▼▼▼

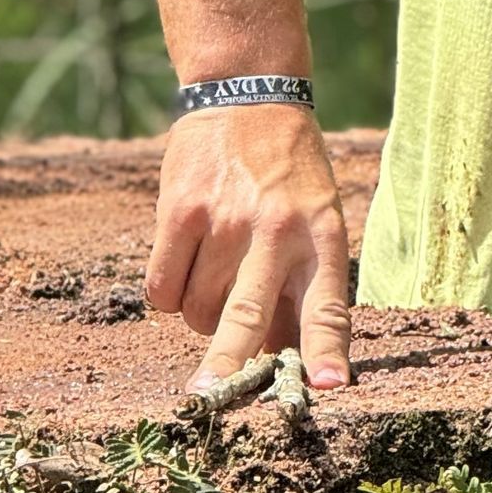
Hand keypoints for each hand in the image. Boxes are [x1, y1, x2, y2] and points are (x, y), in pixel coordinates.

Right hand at [146, 104, 353, 390]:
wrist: (248, 93)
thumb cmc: (289, 174)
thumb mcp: (318, 217)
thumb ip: (302, 283)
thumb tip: (281, 362)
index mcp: (322, 235)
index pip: (329, 304)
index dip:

▲▲▲

Assignment:
Please tally each line in the material above that contains "thumb", and let the number be your entire reply.

Your response:
4